1912 Sept. New Alert Bay Girls’ Home opens, with authorization for 30 pupils. It is government owned and will be operated as a Diocesan school until 1922.
1922 New Indian Residential School Commission (later Indian School Administration) of MSCC formed to administer most Anglican residential schools, including Alert Bay, which had been operated in turn by the Church Missionary Society and the Diocese of Columbia.
1929 Nov. 2 Large new amalgamated (co-ed) residential school building opens, with capacity for 200 students. Constructed by the government and dedicated “St. Michael’s Indian Residential School,” it is the largest school under Anglican administration. Former Girls’ Home modified for use as classroom block; former Boys’ Home razed.
1939 Feb. 21 St. Michael’s School Preventorium opens with accommodation for 18 tuberculosis patients drawn from the residential school as well as other patients convalescing from Nanaimo and Miller Bay Hospitals.
1946 Classroom block in old Girls’ Home abandoned after building declared a firetrap and subsequently torn down.

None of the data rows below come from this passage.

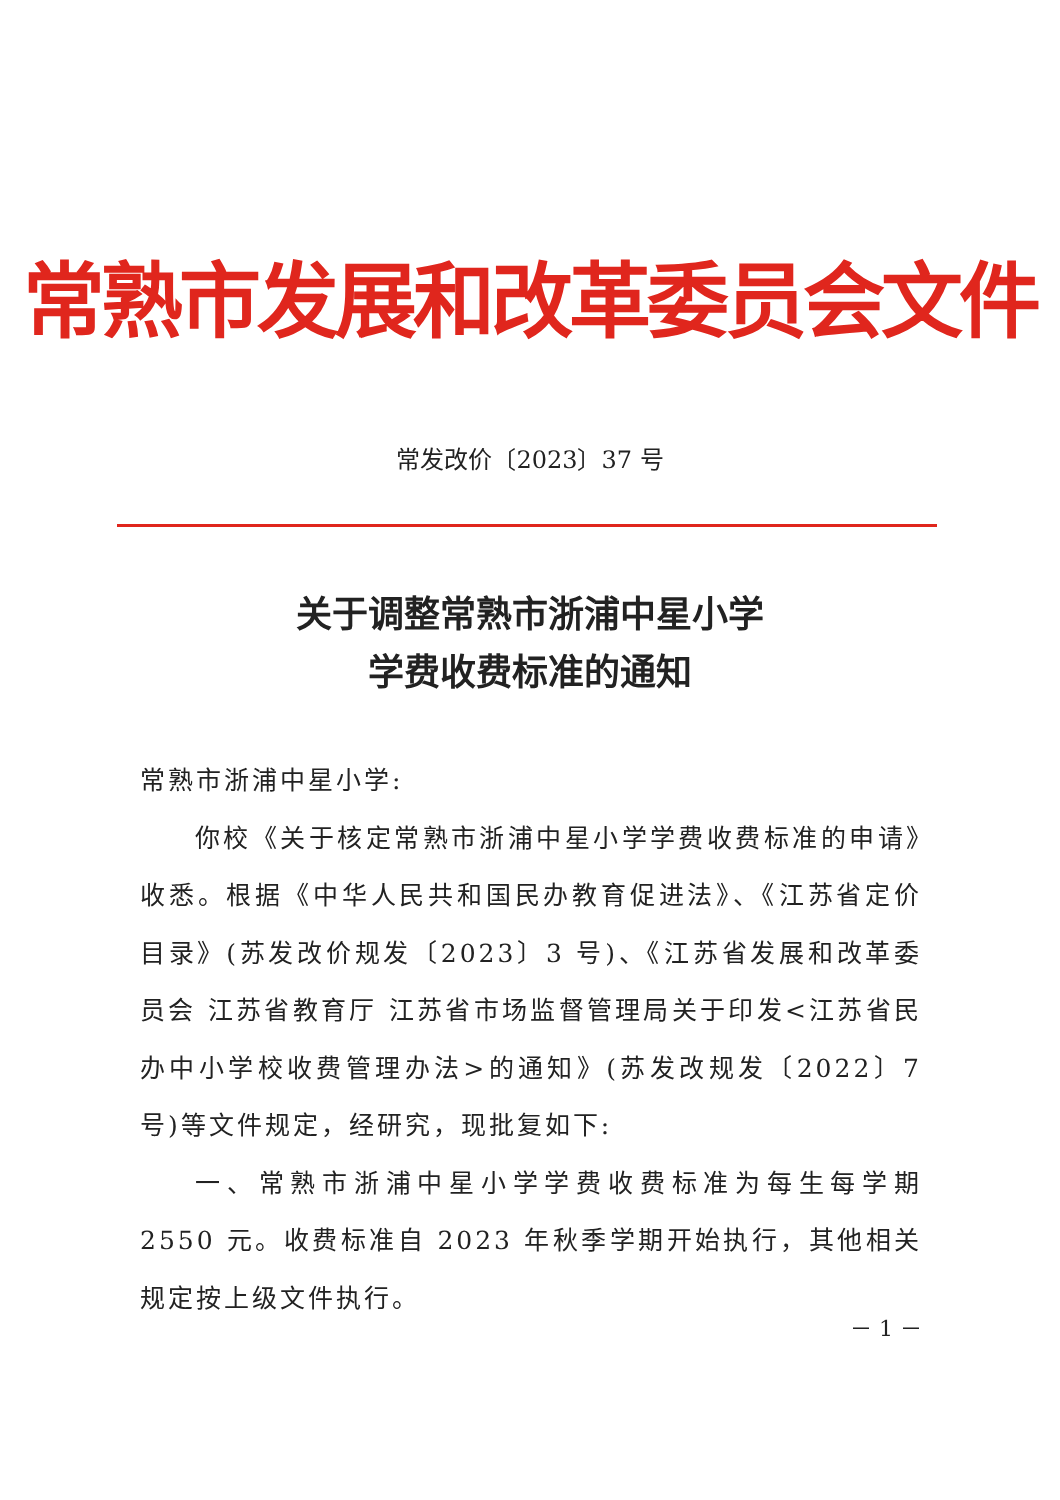常熟市发展和改革委员会文件
常发改价〔2023〕37 号
关于调整常熟市浙浦中星小学
学费收费标准的通知
常熟市浙浦中星小学:
你校《关于核定常熟市浙浦中星小学学费收费标准的申请》收悉。根据《中华人民共和国民办教育促进法》、《江苏省定价目录》(苏发改价规发〔2023〕3 号)、《江苏省发展和改革委员会 江苏省教育厅 江苏省市场监督管理局关于印发<江苏省民办中小学校收费管理办法>的通知》(苏发改规发〔2022〕7 号)等文件规定，经研究，现批复如下:
一、常熟市浙浦中星小学学费收费标准为每生每学期 2550 元。收费标准自 2023 年秋季学期开始执行，其他相关规定按上级文件执行。
－ 1 －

1948 Students formerly eligible to attend St. Michael’s begin to make increasing use of new Indian day schools set up or soon to open near their reserves. Enrolment at Alert Bay starts to decline.
1950 Provincial order in council severs former “Industrial School Reserve” lands, allotting 352 acres to the local Nimpkish Band and retaining 60 acres for use by St. Michael’s School.
1950s Students remaining in residence at St. Michael’s spend more of their school years attending public and native day schools in Alert Bay, with secondary education offered at the local high school. School takes on increasing role as a hostel.
1957 Preventorium closes.
1961 Indian Affairs reduces enrolment to 170, due to the re-location of pupilage and recent structural modifications that had reduced the dormitory space. Further reductions in the resident student population would continue in the 1960s with the facility appropriately renamed, St. Michael’s Hostel.
1968 Last complete year of Anglican administration with 163 students in residence, representing 20 bands drawn from five Indian Agencies: Kwawkewlth, Terrace, Bella Coola, Skeena and Labine.
1969 Apr. 1 Indian Affairs takes over St. Michael’s Hostel and renames it Alert Bay Student Residence. Enrolment is 157, comprising children in Grades 1 to 7 (ages 6 to 15). Most of the Anglican staff, including former Principal (now Administrator), Mr. J. Warner, stay with the hostel and become government employees.
1974 Dec. 31 After five years of plummeting enrolment (48 in residence at close of the ’73-’74 year), the hostel closes and is turned over to the Nimpkish Band. Only four children arrived in September. Most native children are billeted elsewhere in Alert Bay, as arranged by the Nimpkish Band.
1975 Building is acquired by the ‘Namgis First Nation for administrative use and ultimately (2003) renamed ‘Namgis House’.
Compiled by General Synod Archives, September 23, 2008.